Article 14 – The meeting reopened with Psalm 120:4 and prayer by Brother Krabshuis. The preses inquired whether Rabbers and Evers would submit to their censure. The majority agreed they should continue their current work.

Article 15 – Rabbers and Evers asked how the classis would handle their case, expressing willingness to confess guilt. One elder admitted a lack of sincerity and acknowledged errors in the suspension process. This aligned with earlier classis judgments.

Rev. Van den Bosch announced Rabbers and Evers’ dismissal but refrained from addressing himself. He declared he could no longer serve in his ecclesiastical role, resigning despite requests to stay. He left the meeting, affirming he did not deny the church’s legitimacy.

Article 16 – A new preses, Brother H. Dam, was elected.

Article 17 – A letter from Brother Ulberg was read and referred to the Graafschap brothers for a response.

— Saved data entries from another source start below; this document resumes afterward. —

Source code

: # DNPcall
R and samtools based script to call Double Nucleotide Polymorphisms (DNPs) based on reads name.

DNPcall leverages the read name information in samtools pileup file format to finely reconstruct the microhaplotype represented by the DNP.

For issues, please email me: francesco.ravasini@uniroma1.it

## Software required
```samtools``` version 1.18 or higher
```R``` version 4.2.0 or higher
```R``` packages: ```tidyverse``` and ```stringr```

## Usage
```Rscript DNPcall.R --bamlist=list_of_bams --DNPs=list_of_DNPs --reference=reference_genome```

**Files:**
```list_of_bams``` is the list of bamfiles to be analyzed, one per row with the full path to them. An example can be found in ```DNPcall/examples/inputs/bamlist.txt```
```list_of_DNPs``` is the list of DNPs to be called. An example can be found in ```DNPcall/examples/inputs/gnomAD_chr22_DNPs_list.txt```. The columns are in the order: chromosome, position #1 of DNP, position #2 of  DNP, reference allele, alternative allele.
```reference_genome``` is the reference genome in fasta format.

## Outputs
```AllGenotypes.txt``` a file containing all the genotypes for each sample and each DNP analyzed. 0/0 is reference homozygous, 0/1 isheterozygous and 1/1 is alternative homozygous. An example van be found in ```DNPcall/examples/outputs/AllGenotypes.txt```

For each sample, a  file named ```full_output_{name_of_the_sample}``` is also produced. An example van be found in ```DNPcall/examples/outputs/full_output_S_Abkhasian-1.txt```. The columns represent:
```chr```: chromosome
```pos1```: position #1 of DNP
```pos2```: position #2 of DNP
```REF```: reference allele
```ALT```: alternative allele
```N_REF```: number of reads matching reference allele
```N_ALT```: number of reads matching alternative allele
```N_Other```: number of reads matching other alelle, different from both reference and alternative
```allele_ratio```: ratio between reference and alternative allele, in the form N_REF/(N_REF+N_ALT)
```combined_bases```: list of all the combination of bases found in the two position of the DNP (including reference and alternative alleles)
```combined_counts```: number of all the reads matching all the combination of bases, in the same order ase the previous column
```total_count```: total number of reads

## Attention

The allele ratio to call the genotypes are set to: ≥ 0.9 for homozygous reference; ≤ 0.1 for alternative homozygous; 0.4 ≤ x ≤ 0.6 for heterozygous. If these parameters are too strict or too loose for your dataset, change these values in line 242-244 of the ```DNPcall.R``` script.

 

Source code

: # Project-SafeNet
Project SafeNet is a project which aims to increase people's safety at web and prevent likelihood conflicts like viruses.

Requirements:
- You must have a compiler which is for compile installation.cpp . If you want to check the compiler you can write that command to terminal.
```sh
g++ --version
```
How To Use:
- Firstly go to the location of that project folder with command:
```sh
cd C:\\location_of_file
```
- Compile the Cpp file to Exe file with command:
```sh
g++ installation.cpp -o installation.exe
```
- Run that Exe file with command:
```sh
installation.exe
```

Article 18 – The Vriesland matter of electing council members was discussed. Brother Dam affirmed the election was conducted lawfully.

Article 19 – Regarding Article 10 of the previous meeting, Brother Haan confirmed receiving a letter from the minister, which he read aloud, along with another from De Rooi in Paterson. The matter was left unresolved.

Article 20 – Rabbers and Evers confessed their guilt and were reprimanded accordingly.

The meeting closed with the singing of Psalm 122:1 and prayer by Brother J. Gezon.

W.W. Dam, preses, J. Gezon, scriba

Source:
Minutes of the Highest Assembly of the Christian Reformed Church, 1857-1880. Grand Rapids, Michigan, 1937.